The Singaporean battled back in the second, and took a 6-3 lead. She then stretched it to 11-5, capitalising on a number of errors by Ishikawa.
But the Japanese fought back in the third, and built up a lead only for Yu to level at 8-8. The Singaporean displayed nerves of steel as she took the game 14-12.
This was the turning point, said the Singaporean.
“My opponent and I were very close, and we were testing each other so we were more careful in how we played,” she explained.
“So after winning that set, I was calmer.
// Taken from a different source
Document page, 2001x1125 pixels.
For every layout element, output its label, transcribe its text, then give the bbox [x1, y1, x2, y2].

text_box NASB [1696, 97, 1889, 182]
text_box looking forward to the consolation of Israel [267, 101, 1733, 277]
In the fourth, I felt I had an advantage.”
And once again, the Singaporean kept her composure, pulling away from her opponent in the fourth. She sealed it with a lengthy rally, taking the game 11-6.
With Ishikawa looking frazzled, Yu cruised through the final game 11-2.
“I don’t have a target for myself, I take it game by game, because they are at a higher level. But I will give it a fight,” said Yu.
“I feel especially happy to be playing in this competition. It’s the happiest I’ve been playing.”
And regardless of how she finishes from here on out, nothing can take that away from Yu.